Sentence 59: There are many like me. Sentence 60: This sentence has an entity of interest!
Sentence 61: This sentence does not.
Sentence 62: Also, this sentence does not.
Buttons: cat 1, cat 2, cat 3, cat 4
Sentence 60 is the one that needs to be labeled but two sentences prior and after are in context. I admit, for this exact project, this would be very helpful given the language. Could this be done with Prodigy?
Hi! It should definitely be possible to present your data this way in Prodigy – after all, the app will render whatever you give it, if it can be rendered with any of the available interfaces or HTML.

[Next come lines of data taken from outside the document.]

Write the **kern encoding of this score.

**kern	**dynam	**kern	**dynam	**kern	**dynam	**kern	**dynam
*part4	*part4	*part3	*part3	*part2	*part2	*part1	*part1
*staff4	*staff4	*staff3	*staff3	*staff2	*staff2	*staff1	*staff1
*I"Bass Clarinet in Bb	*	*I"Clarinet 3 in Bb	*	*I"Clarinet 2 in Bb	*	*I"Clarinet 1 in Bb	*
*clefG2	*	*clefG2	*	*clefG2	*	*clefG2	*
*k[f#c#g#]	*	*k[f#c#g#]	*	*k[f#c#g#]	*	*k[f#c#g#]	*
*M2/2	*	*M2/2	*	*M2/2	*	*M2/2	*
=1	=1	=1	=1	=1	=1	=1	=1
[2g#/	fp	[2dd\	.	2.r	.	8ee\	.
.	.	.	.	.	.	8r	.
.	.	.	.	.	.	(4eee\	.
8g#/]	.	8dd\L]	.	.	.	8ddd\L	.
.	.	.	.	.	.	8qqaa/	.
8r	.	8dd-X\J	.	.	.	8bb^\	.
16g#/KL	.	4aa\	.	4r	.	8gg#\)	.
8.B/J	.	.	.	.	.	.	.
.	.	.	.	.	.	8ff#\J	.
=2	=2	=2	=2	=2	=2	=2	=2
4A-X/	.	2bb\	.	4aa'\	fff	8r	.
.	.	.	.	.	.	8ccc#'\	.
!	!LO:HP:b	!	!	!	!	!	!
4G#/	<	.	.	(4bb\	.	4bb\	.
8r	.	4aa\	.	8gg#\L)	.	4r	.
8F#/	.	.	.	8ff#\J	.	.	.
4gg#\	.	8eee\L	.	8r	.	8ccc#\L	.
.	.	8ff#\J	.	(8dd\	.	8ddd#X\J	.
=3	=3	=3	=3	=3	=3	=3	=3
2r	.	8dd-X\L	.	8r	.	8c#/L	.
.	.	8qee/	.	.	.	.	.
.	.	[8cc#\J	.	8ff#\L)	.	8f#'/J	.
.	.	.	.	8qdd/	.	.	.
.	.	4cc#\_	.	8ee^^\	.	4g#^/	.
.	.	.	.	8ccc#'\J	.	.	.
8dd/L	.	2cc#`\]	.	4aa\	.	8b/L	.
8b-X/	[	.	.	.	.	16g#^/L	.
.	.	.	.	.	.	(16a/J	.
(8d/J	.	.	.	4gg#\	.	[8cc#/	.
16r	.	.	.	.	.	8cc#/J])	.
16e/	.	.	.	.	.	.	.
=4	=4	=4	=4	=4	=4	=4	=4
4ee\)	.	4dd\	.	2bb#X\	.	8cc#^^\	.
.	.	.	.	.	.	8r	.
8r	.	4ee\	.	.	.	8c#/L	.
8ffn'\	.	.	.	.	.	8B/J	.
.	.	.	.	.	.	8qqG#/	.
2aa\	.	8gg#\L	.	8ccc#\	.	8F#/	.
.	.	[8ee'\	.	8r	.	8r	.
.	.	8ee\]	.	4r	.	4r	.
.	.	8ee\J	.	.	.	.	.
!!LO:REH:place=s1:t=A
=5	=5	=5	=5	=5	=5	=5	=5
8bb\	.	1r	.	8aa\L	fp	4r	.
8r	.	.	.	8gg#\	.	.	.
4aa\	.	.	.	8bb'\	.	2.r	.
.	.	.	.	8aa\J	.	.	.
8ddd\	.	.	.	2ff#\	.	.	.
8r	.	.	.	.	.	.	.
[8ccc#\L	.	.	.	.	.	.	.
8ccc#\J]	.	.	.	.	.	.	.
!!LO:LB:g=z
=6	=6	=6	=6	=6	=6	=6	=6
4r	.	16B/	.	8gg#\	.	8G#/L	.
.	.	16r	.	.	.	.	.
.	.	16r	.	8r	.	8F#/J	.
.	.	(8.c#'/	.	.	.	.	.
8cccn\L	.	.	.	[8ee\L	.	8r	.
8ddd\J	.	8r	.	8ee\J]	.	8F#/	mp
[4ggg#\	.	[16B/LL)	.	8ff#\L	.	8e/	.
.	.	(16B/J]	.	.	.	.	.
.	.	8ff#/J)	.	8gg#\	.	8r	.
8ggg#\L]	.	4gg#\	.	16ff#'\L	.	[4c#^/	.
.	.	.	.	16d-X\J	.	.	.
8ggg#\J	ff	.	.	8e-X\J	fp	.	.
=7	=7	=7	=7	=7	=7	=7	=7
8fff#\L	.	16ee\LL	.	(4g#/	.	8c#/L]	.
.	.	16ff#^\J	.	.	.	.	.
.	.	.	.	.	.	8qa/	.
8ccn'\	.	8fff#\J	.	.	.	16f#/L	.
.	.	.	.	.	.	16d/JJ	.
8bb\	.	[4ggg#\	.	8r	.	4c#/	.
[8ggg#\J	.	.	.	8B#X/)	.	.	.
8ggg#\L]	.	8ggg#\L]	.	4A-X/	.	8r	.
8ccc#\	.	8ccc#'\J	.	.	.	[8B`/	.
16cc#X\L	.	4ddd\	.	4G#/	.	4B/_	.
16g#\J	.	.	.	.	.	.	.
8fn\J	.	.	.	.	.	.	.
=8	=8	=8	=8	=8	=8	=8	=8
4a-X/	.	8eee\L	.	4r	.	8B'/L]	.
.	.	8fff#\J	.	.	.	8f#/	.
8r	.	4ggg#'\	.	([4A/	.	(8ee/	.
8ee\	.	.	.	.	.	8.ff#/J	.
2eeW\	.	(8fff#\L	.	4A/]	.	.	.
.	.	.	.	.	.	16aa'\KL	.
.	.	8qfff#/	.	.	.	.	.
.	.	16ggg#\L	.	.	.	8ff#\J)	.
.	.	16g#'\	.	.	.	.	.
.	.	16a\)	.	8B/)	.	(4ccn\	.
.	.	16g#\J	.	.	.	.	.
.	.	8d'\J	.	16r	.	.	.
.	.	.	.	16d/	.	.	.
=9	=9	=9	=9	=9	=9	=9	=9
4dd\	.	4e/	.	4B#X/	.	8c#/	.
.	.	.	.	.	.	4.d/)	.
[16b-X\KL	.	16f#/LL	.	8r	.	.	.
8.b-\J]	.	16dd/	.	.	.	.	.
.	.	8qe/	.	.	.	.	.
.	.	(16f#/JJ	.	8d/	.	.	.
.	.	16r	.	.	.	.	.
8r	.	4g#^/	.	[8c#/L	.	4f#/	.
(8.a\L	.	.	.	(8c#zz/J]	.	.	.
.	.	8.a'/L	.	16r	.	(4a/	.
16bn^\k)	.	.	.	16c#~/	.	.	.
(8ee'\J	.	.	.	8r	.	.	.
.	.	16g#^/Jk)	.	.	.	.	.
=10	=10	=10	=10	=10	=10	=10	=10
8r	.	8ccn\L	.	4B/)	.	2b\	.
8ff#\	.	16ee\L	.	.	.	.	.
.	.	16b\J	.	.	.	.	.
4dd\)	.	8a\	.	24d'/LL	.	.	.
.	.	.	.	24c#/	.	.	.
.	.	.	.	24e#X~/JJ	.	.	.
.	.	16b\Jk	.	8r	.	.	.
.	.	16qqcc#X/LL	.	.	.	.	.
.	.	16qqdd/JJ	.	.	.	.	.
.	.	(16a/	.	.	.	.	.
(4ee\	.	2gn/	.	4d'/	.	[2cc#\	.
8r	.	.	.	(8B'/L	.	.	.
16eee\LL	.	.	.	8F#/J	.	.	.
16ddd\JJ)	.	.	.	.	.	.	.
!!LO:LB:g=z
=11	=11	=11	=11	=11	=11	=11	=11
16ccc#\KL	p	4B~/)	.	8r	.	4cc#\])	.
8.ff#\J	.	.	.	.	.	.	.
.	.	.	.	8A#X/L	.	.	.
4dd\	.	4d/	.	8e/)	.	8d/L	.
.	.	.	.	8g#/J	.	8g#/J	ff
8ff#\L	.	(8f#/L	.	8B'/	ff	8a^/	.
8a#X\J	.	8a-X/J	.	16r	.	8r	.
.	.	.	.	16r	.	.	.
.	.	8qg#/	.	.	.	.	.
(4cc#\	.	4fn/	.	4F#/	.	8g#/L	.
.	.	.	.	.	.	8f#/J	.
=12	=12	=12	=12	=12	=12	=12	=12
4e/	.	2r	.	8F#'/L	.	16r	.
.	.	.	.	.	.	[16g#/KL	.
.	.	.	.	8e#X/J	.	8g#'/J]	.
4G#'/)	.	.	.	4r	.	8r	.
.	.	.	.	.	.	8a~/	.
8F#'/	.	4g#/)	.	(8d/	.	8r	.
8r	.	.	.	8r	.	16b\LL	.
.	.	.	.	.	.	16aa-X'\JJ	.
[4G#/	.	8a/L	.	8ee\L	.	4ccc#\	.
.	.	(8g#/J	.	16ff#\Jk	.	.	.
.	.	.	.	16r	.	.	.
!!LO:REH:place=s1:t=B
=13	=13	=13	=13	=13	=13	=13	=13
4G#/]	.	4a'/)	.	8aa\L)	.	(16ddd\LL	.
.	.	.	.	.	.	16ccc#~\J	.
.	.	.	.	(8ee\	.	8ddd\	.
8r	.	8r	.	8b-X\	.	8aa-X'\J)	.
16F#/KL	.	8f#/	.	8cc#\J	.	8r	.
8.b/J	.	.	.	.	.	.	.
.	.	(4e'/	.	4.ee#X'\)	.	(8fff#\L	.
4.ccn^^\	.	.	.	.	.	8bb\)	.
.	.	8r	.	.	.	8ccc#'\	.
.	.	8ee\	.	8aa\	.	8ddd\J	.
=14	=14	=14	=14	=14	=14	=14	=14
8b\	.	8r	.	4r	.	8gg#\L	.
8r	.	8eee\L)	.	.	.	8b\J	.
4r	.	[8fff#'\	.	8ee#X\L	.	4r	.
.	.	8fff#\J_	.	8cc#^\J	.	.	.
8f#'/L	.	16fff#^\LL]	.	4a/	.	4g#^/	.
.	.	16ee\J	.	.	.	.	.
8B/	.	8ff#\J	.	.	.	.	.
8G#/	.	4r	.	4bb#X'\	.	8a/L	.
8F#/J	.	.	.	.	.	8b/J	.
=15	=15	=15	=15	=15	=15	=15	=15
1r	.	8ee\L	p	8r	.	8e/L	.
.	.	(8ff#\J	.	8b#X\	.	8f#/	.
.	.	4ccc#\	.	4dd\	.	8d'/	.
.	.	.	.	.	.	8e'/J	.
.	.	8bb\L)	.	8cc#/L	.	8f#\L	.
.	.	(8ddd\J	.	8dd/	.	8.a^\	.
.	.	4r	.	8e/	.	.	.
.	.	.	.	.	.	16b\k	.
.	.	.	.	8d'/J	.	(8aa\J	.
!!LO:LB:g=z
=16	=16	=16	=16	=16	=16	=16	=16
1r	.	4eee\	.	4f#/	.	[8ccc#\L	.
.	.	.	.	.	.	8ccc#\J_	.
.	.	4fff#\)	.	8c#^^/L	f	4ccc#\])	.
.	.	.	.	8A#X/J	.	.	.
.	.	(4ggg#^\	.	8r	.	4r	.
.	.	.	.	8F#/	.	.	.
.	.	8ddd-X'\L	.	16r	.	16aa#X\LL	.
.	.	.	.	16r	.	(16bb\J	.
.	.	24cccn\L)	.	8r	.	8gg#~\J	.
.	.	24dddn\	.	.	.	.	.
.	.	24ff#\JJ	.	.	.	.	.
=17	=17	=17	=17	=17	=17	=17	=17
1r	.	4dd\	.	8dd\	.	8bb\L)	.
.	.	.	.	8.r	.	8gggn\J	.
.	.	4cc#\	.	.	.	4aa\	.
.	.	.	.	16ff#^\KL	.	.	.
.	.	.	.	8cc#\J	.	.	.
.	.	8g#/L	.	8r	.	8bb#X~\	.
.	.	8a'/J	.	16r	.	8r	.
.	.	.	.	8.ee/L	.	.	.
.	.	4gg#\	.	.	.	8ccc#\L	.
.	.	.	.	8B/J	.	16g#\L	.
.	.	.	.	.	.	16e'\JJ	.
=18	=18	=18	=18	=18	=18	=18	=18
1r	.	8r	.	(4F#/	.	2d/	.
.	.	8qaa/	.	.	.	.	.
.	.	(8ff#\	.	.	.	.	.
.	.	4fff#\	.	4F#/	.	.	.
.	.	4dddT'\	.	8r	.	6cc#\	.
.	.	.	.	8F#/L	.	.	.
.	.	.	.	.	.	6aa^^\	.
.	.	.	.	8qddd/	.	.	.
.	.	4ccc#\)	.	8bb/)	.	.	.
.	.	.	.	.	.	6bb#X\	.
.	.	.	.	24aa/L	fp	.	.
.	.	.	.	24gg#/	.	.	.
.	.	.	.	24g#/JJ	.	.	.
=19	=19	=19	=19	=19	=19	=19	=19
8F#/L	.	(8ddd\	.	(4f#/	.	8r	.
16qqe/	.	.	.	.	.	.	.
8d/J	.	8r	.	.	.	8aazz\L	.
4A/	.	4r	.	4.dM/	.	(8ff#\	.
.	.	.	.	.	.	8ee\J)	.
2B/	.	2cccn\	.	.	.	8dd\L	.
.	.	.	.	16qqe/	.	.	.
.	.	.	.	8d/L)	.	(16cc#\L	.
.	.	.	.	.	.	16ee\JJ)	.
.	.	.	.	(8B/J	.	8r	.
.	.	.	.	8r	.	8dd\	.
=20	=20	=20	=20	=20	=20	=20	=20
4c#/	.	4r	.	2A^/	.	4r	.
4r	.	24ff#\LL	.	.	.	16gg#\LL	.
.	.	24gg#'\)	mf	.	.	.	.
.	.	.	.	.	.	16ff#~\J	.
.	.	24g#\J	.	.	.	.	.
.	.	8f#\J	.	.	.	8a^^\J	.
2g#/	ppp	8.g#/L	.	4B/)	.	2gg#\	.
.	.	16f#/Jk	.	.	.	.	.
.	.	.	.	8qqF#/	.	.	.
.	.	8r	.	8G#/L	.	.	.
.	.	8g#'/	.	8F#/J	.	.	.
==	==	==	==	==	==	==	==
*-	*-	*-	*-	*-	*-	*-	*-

The most elegant solution would probably be to stream in your sentences in triples (or wait, quintuples in your case? ) and present the previous and next sentences, with the current sentence highlighted. For example, if you're just classifying the sentence (and not the entities themselves), your input task could look like this:
{
"sentence": "This sentence has an entity of interest!",
"html": "Prev sentence. <strong>This sentence has an entity of interest!</strong> Next sentence",
"options": [{"text": "cat1", "id": "CAT1", ...}]
}
You can then render it with two blocks: a html block to render the HTML, and a choice block for your 4 category options. When you export the annotated data, the value of "sentence" gives you the original raw sentence – alternatively, you could also just add "sentence_id": 60 or whatever else you want to track.
If you're working with an interface like ner_manual to do actual entity highlighting, you can also set tokens to "disabled": true and make them unselectable – for example, all tokens in the previous and next sentence. This means that the annotator will see the context tokens in grey, but will only be able to annotate the current sentence (you can see an example of disabled tokens here).